Piccoli e pensati da Dio
Un Giubileo, ha spiegato il Papa, che “ci ha ricordato che Dio ha creato per noi anche il cielo. Contemplare il cielo ci apre agli spazi sconfinati; ci fa sentire piccoli e nello stesso tempo ‘pensati’, ‘ricordati’ da Colui che ha creato l’universo”. “Il cielo ci ricorda che siamo fatti anche per volare, non tanto nel senso materiale, ma soprattutto in quello spirituale”, ha aggiunto Francesco. “Siamo figli di un Padre che ci dice: ‘Siate santi perché io sono santo'”.
È come dire: volate alto! Non seguite il vostro egoismo che vi porta a chiudervi; apritevi a Dio e agli altri, date spazio alla gratuità, al servizio, alla magnanimità, e la vostra vita prenderà il volo
La casa e la Madre
Francesco ha esortato i militari dell’Aeronautica a “volare alto”, divenendo “operatori di pace” a servizio della pace sia nelle missioni in volo che nei servizi a terra, in patria come nelle zone di conflitto. “La Santa Casa – ha detto – ci ricorda che, dovunque siamo, abbiamo una casa che custodisce le nostre radici cristiane; e abbiamo una Madre che veglia su di noi”
“La casa è la Chiesa e la Madre è Maria. Da lei impariamo soprattutto l’umiltà, che è la via che conduce al Cielo”
I festeggiamenti del Giubileo Lauretano, iniziati l’8 dicembre 2019 e prorogati a causa della pandemia, si concluderanno questo pomeriggio nella Basilica della Santa Casa con una messa presieduta dal cardinale Segretario di Stato, Pietro Parolin.
Il Giubileo e la pandemia
Nell’omelia durante la messa che ha preceduto il saluto del Papa l’arcivescovo ordinario militare per l’Italia, Santo Marcianò, ricordando come l’emergenza della pandemia abbia segnato l’anno giubilare, ha sottolineato l’impegno straordinario dei militari: “Una missione faticosa, pericolosa, nuova, rispetto alla quale, a tratti, avete potuto avvertire un senso di inadeguatezza, come accade a chi opera con grande senso di responsabilità.
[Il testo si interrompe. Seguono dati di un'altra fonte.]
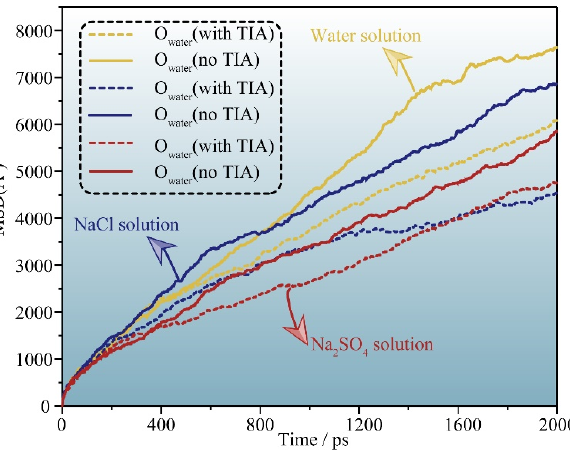
Figure 5. Mean square displacement function of oxygen atoms in water molecules in different solu ‐ tions.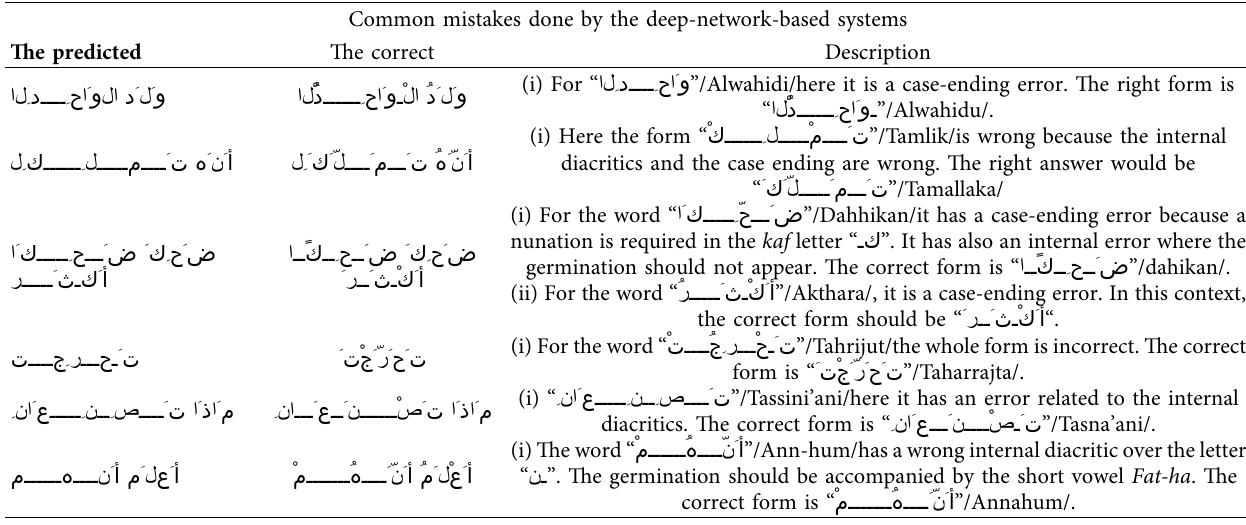
Table 7: Common mistakes done by the deep-net-based systems. Common mistakes done by the deep-network-based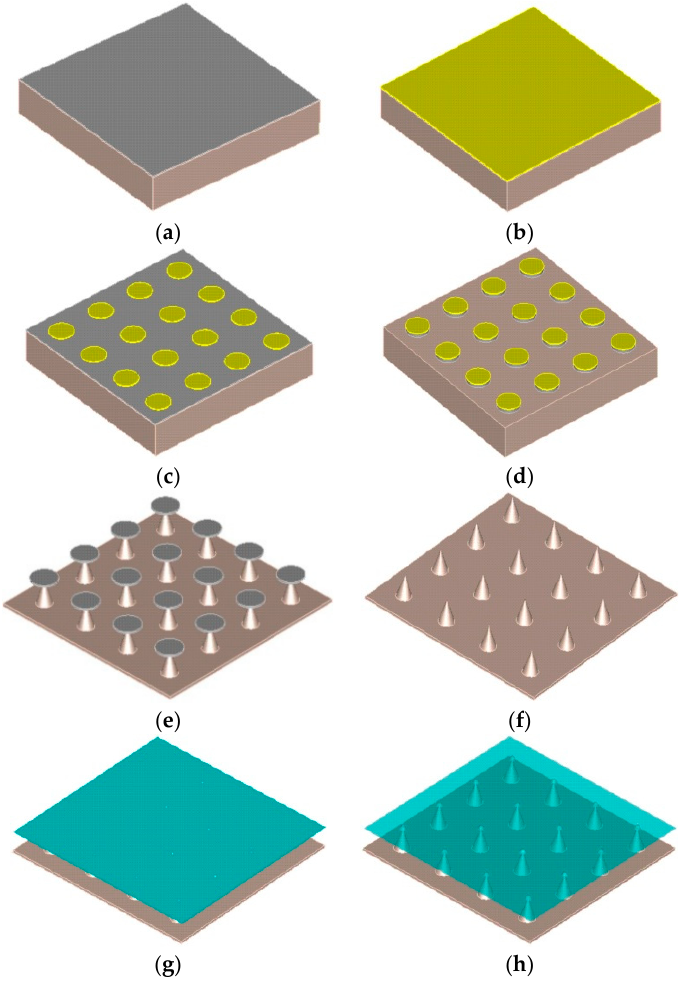
Figure 5. Schematic of the processes flow of transferring the CVD graphene onto the Mo tip array: ( a ) deposition of 300 nm Al; ( b , c ) photoresist patterning by optical lithography; ( d ) ICP etching of Al; ( e ) Mo tip forming ICP etch, ( f ) removal of Al mask; ( g ) PMMA/graphene film transfer; and ( h ) PMMA removal by heating.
È stato più impegnativo il trasferimento di malati o, talora, il trasporto delle salme; l’accompagnamento di connazionali nel rientro da Paesi esteri, il trasporto di medicinali e, da un anno a questa parte, l’accurato deposito e la puntuale consegna dei vaccini”.
“Il vostro – ha aggiunto Marcianò – è un mandato che deve e vuole ‘dare sicurezza’ alla gente, ‘comunicare sicurezza’: per questo non bastano gli strumenti né le tecnologie, occorrono le persone; occorre la disponibilità alla relazione e la capacità di prendersi cura dell’altro”.